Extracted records
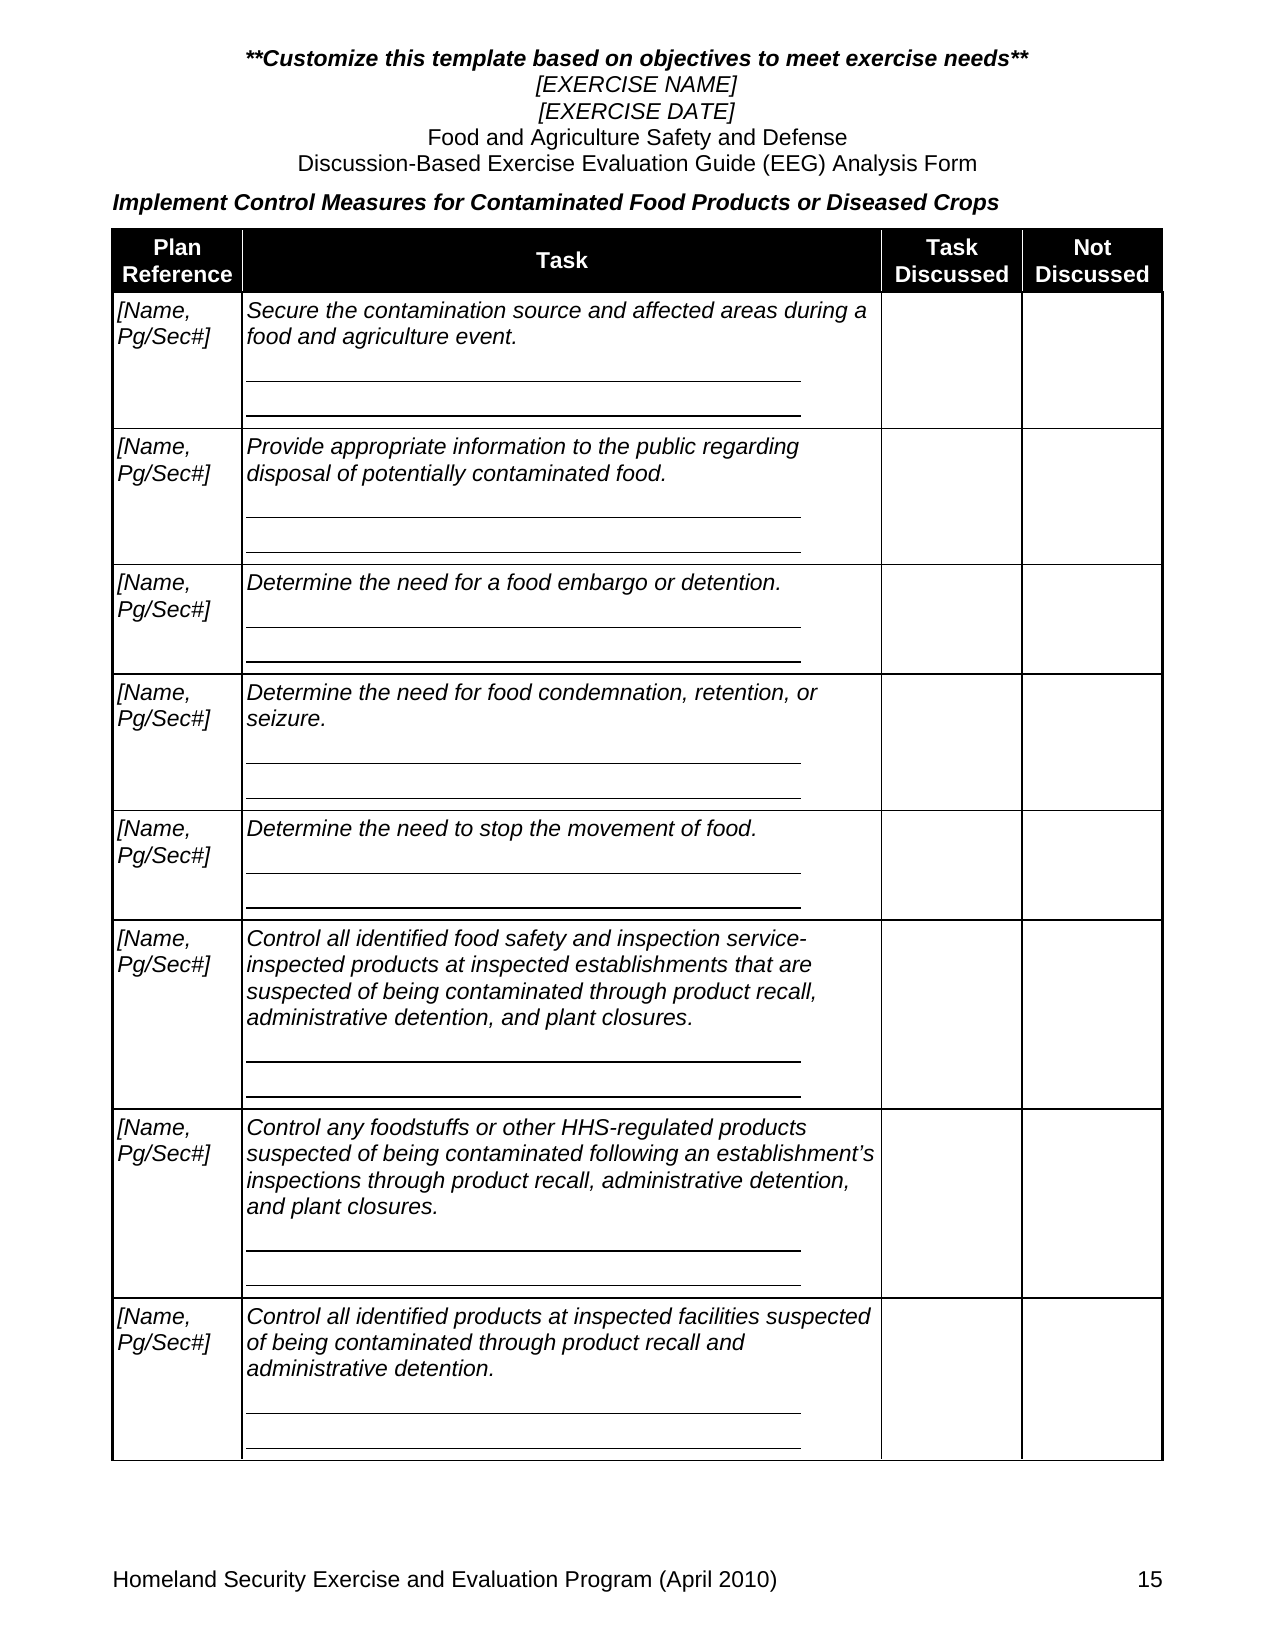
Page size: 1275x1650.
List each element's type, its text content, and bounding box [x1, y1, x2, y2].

table_cell [Name, Pg/Sec#] [114, 921, 241, 1108]
table_cell [Name, Pg/Sec#] [114, 293, 241, 427]
table_header Task [243, 230, 881, 291]
table_cell [1023, 429, 1161, 563]
table_cell Determine the need to stop the movement of food. [243, 811, 881, 919]
table_cell [1023, 565, 1161, 673]
table_cell Determine the need for food condemnation, retention, or seizure. [243, 675, 881, 809]
text Implement Control Measures for Contaminated Food Products or Diseased Crops [112, 189, 1162, 216]
table_cell Control all identified products at inspected facilities suspected of being contaminated through product recall and administrative detention. [243, 1299, 881, 1459]
table_cell [1023, 675, 1161, 809]
table_cell [882, 1299, 1021, 1459]
table_cell Secure the contamination source and affected areas during a food and agriculture event. [243, 293, 881, 427]
table_cell Provide appropriate information to the public regarding disposal of potentially contaminated food. [243, 429, 881, 563]
table_cell [882, 921, 1021, 1108]
table_cell Control all identified food safety and inspection service-inspected products at inspected establishments that are suspected of being contaminated through product recall, administrative detention, and plant closures. [243, 921, 881, 1108]
table_cell [Name, Pg/Sec#] [114, 675, 241, 809]
table_cell [1023, 1299, 1161, 1459]
table_cell [1023, 293, 1161, 427]
table_header Task Discussed [882, 230, 1022, 291]
table_cell [882, 811, 1021, 919]
table_cell [Name, Pg/Sec#] [114, 1110, 241, 1297]
table_cell [1023, 921, 1161, 1108]
table_cell [882, 293, 1021, 427]
table_cell [882, 429, 1021, 563]
table_cell [882, 1110, 1021, 1297]
table_cell [Name, Pg/Sec#] [114, 565, 241, 673]
table_cell [Name, Pg/Sec#] [114, 811, 241, 919]
table_header Plan Reference [114, 230, 242, 291]
table_cell [Name, Pg/Sec#] [114, 1299, 241, 1459]
table_cell [882, 565, 1021, 673]
table_cell [882, 675, 1021, 809]
table_cell [Name, Pg/Sec#] [114, 429, 241, 563]
table_cell [1023, 811, 1161, 919]
table_cell Determine the need for a food embargo or detention. [243, 565, 881, 673]
table_header Not Discussed [1023, 230, 1162, 291]
table_cell Control any foodstuffs or other HHS-regulated products suspected of being contaminated following an establishment’s inspections through product recall, administrative detention, and plant closures. [243, 1110, 881, 1297]
table_cell [1023, 1110, 1161, 1297]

§ **Activity**:
Go through the records above and return each line in which the word "need" occurs.

§ **Worked solution**:
table_cell Determine the need to stop the movement of food. [243, 811, 881, 919]
table_cell Determine the need for food condemnation, retention, or seizure. [243, 675, 881, 809]
table_cell Determine the need for a food embargo or detention. [243, 565, 881, 673]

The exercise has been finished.